Eli had the same effect. “All right. Let’s go,” I relented, feeling just a bit more of my power burn away. I couldn’t help myself when I saw my wife in my boy’s eyes. I was utterly helpless. Christ, I was bad at this parenting gig.

My son’s little hand latched onto the cart, walking alongside of it as I pushed us toward the aisle that contained the boxes of the powdered mac and cheese he loved so damn much.

I guided us around the corner and jerked to an immediate stop when I caught sight of the woman standing halfway down the aisle.

Marin Grey. One of the most beautiful women I’d ever laid eyes on, and the bane of my existence.

My chest tightened at just the sight of her. It was panic, brought on by my body’s incomprehensible reaction to her. It was the exact same thing I felt the very first time I laid eyes on her and every time after that.

I could still remember like it was yesterday, walking into my mother’s kitchen and seeing her standing there. At the time, it had been three years since I’d lost Constance. I was no longer buried under the grief of that excruciating loss, but I still missed her every goddamn day, and the last thing on my mind was putting myself back on the market. I didn’t want or need another woman, and I wasn’t sure I ever would. Eli was all I cared or thought about. I had to take care of him, protect him from the harsh, ugly world he’d been born into. It was just me and him, and I was more than okay with that.

Then my eyes locked with this sexy goddess across the room, and it felt like someone had taken a sledge hammer to my chest.

I couldn’t make myself look away. I didn’t know who she was or what she was doing there, but I couldn’t seem to bring myself to care. A basic instinct reared up inside me, one word bouncing around in my brain as I stared at the bombshell of a woman.

Want.

It was all I could think, all I could feel. Something about her brought out the caveman in me, and that scared the hell out of me, filling me with dread.

Then my mother introduced her as my little brother’s girlfriend and it was as if a bucket of ice water had been dumped on the fire burning wild and out of control in my gut.

Frank was my blood, but that didn’t mean I couldn’t see him for exactly what he was. The man was a worthless waste of space, a goddamn leech that sucked as much as he could from those around him, be it money, time, or patience. Hell, the self-centered asshole would take the marrow from your bones if he could. He was an entitled little prick who expected shit to be handed to him for no other reason than he simply existed, and he went into a rage any time things didn’t go his way.
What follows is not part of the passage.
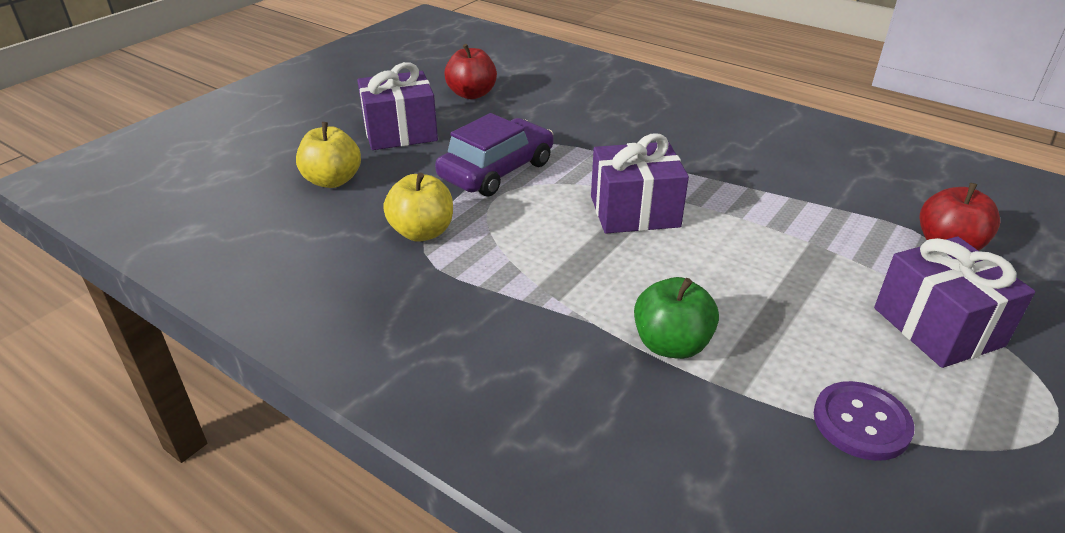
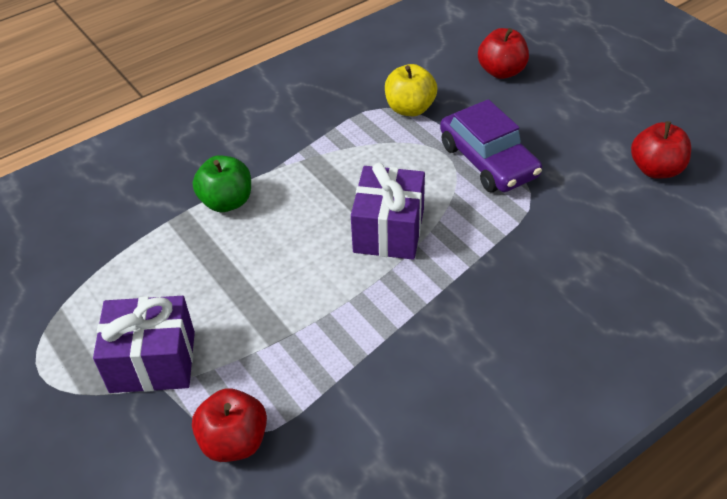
camera: 110 degrees right, 10 degrees up
(332, 180) = (501, 71): yellow apple -> red apple
(400, 132) = (577, 112): purple gift -> none
(861, 422) = (110, 266): purple button -> none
In just the handful of seconds I’d been staring at that woman, it had been obvious she was too good for my little brother. It was a fact I knew down to my bones. She deserved better.

However, knowing that didn’t matter. With just a handful of words, it became clear that the only woman I’d been drawn to since my wife died was off limits in a profound and very permanent way. I might not have liked Frank all that much, but there were still lines even I wouldn’t cross, and fawning over your brother’s woman was a huge, glaring NO.

The way my body responded to her just then as she danced around the aisle to whatever was playing in the earbuds she had stuffed into her ears was so intense, so visceral, that I felt my muscles tighten and my jaw clench. I shouldn’t feel this way, and the fact that I couldn’t make myself stop, that I had all the self-control of a hormonal teenager being led around by his dick, pissed me the hell off.

As irrational as it was, I found myself in a bad mood whenever she was around. The tempest of emotions I was forced to tamp down in her presence caused physical pain. I didn’t want to want any woman, not when I needed to focus solely on Eli, and certainly not this woman. It was a headache I didn’t have the time or inclination to deal with. That was why, over the past few years, I’d done my best to keep my distance, and on the few occasions it couldn’t be helped, I’d found myself taking that bad mood out on her.